◆ **Work task**:
Output the data below only from the line containing "blog comments powered by" up to and including the line containing "And because all", exact and with the pictures left out.

§

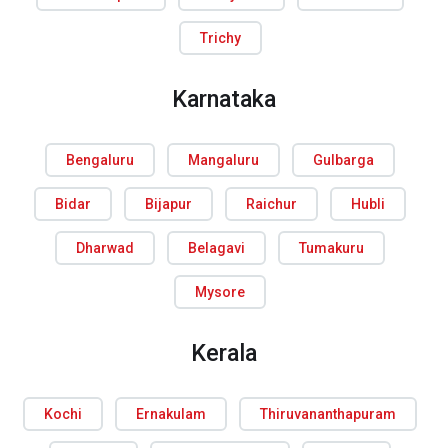
Trichy
Karnataka
Bengaluru
Mangaluru
Gulbarga
Bidar
Bijapur
Raichur
Hubli
Dharwad
Belagavi
Tumakuru
Mysore
Kerala
Kochi
Ernakulam
Thiruvananthapuram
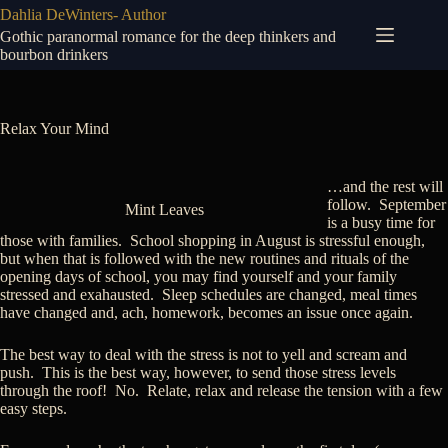
Skip
Dahlia DeWinters- Author
to
Gothic paranormal romance for the deep thinkers and
content
bourbon drinkers
Relax Your Mind
…and the rest will
follow. September
Mint Leaves
is a busy time for
those with families. School shopping in August is stressful enough,
but when that is followed with the new routines and rituals of the
opening days of school, you may find yourself and your family
stressed and exahausted. Sleep schedules are changed, meal times
have changed and, ach, homework, becomes an issue once again.
The best way to deal with the stress is not to yell and scream and
push. This is the best way, however, to send those stress levels
through the roof! No. Relate, relax and release the tension with a few
easy steps.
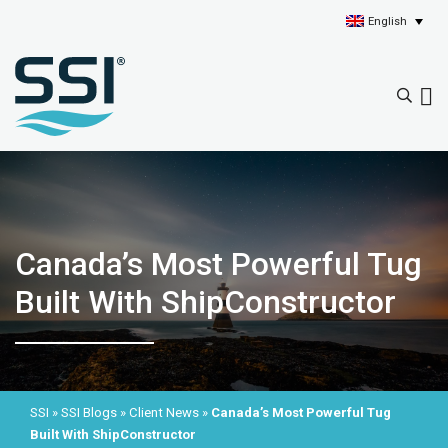
English
Canada’s Most Powerful Tug
Built With ShipConstructor
SSI
»
SSI Blogs
»
Client News
»
Canada’s Most Powerful Tug
Built With ShipConstructor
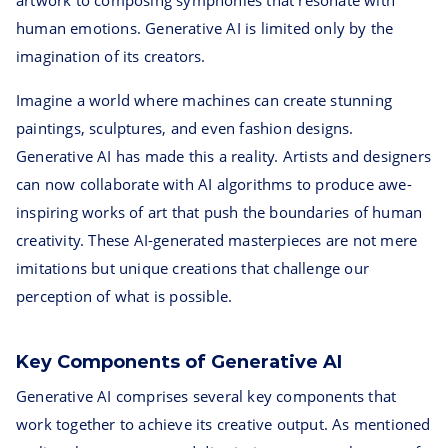
artwork to composing symphonies that resonate with
human emotions. Generative AI is limited only by the
imagination of its creators.
Imagine a world where machines can create stunning
paintings, sculptures, and even fashion designs.
Generative AI has made this a reality. Artists and designers
can now collaborate with AI algorithms to produce awe-
inspiring works of art that push the boundaries of human
creativity. These AI-generated masterpieces are not mere
imitations but unique creations that challenge our
perception of what is possible.
Key Components of Generative AI
Generative AI comprises several key components that
work together to achieve its creative output. As mentioned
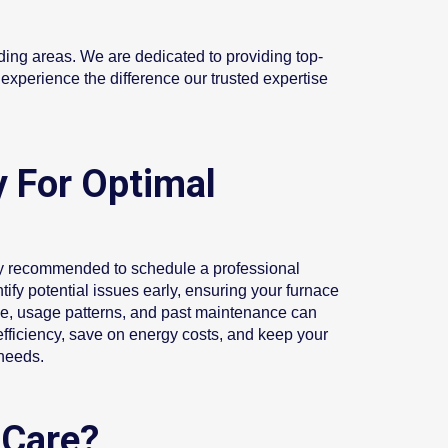
ding areas. We are dedicated to providing top-
experience the difference our trusted expertise
 For Optimal
ally recommended to schedule a professional
ify potential issues early, ensuring your furnace
age, usage patterns, and past maintenance can
fficiency, save on energy costs, and keep your
 needs.
 Care?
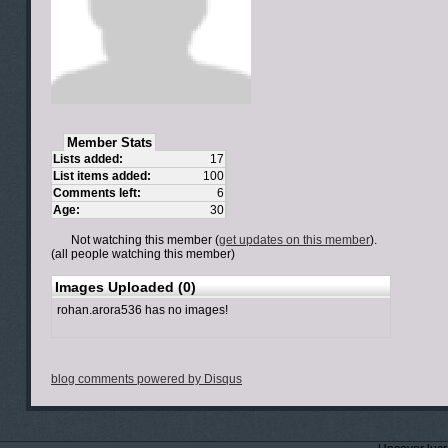
Member Stats
Lists added:
17
List items added:
100
Comments left:
6
Age:
30
Not watching this member (
get updates on this member
).
(all people watching this member)
Images Uploaded (0)
rohan.arora536 has no images!
blog comments powered by
Disqus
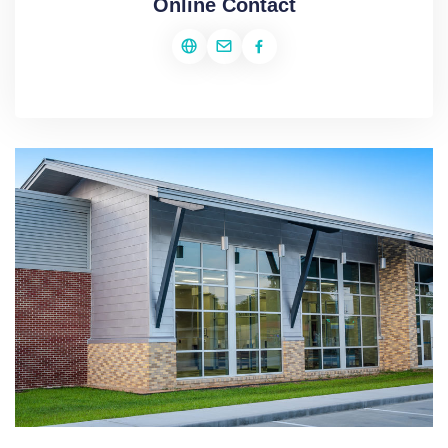
Online Contact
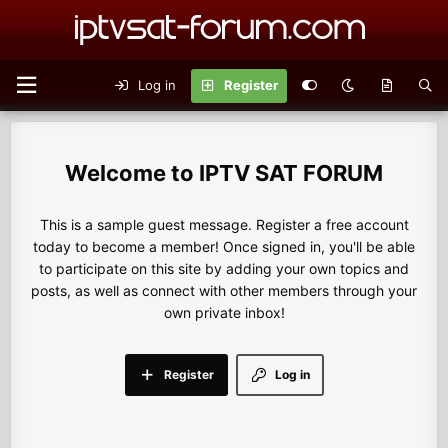
Log in
Register
IPTV SAT FORUM
This is a sample guest message. Register a free account
today to become a member! Once signed in, you'll be able
to participate on this site by adding your own topics and
posts, as well as connect with other members through your
own private inbox!
Register
Log in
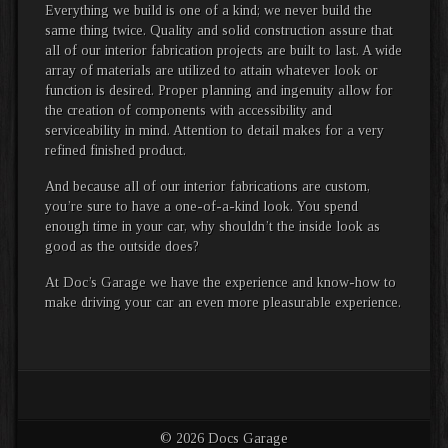
Everything we build is one of a kind; we never build the
same thing twice. Quality and solid construction assure that
all of our interior fabrication projects are built to last. A wide
array of materials are utilized to attain whatever look or
function is desired. Proper planning and ingenuity allow for
the creation of components with accessibility and
serviceability in mind. Attention to detail makes for a very
refined finished product.
And because all of our interior fabrications are custom,
you’re sure to have a one-of-a-kind look. You spend
enough time in your car, why shouldn’t the inside look as
good as the outside does?
At Doc’s Garage we have the experience and know-how to
make driving your car an even more pleasurable experience.
© 2026 Docs Garage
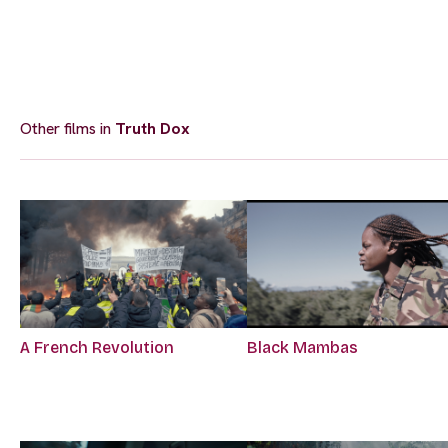
Other films in
Truth Dox
A French Revolution
Black Mambas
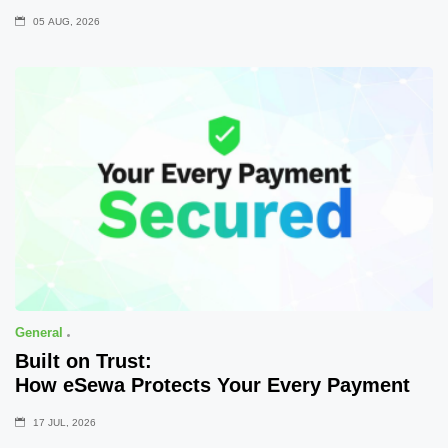
05 AUG, 2026
General
Built on Trust:
How eSewa Protects Your Every Payment
17 JUL, 2026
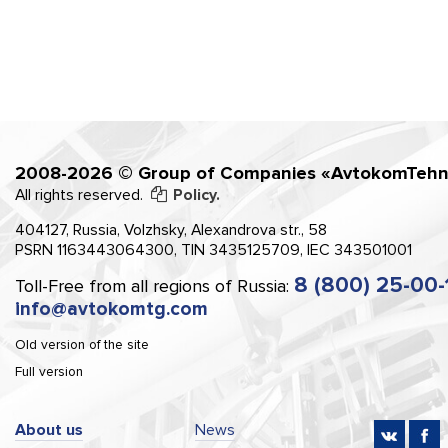
2008-2026 © Group of Companies «AvtokomTehn
All rights reserved.
Policy.
404127, Russia, Volzhsky, Alexandrova str., 58
PSRN 1163443064300, TIN 3435125709, IEC 343501001
8 (800) 25-00-
Toll-Free from all regions of Russia:
info@avtokomtg.com
Old version of the site
Full version
About us
News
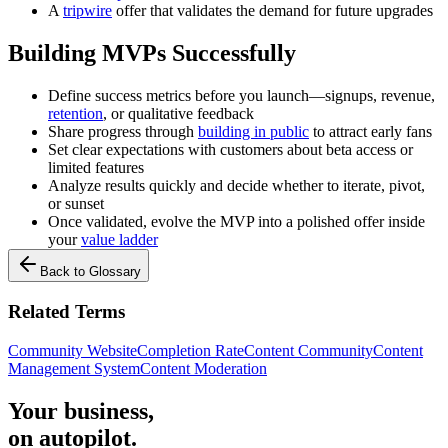
A
tripwire
offer that validates the demand for future upgrades
Building MVPs Successfully
Define success metrics before you launch—signups, revenue,
retention
, or qualitative feedback
Share progress through
building in public
to attract early fans
Set clear expectations with customers about beta access or
limited features
Analyze results quickly and decide whether to iterate, pivot,
or sunset
Once validated, evolve the MVP into a polished offer inside
your
value ladder
Back to Glossary
Related Terms
Community Website
Completion Rate
Content Community
Content
Management System
Content Moderation
Your business,
on autopilot
.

§

◆ **Your solution**:
blog comments powered by
Disqus
Online Contact
Log in
Register
IPTV SAT FORUM
This is a sample guest message. Register a free account
today to become a member! Once signed in, you'll be able
to participate on this site by adding your own topics and
posts, as well as connect with other members through your
own private inbox!
Register
Log in
Everything we build is one of a kind; we never build the
same thing twice. Quality and solid construction assure that
all of our interior fabrication projects are built to last. A wide
array of materials are utilized to attain whatever look or
function is desired. Proper planning and ingenuity allow for
the creation of components with accessibility and
serviceability in mind. Attention to detail makes for a very
refined finished product.
And because all of our interior fabrications are custom,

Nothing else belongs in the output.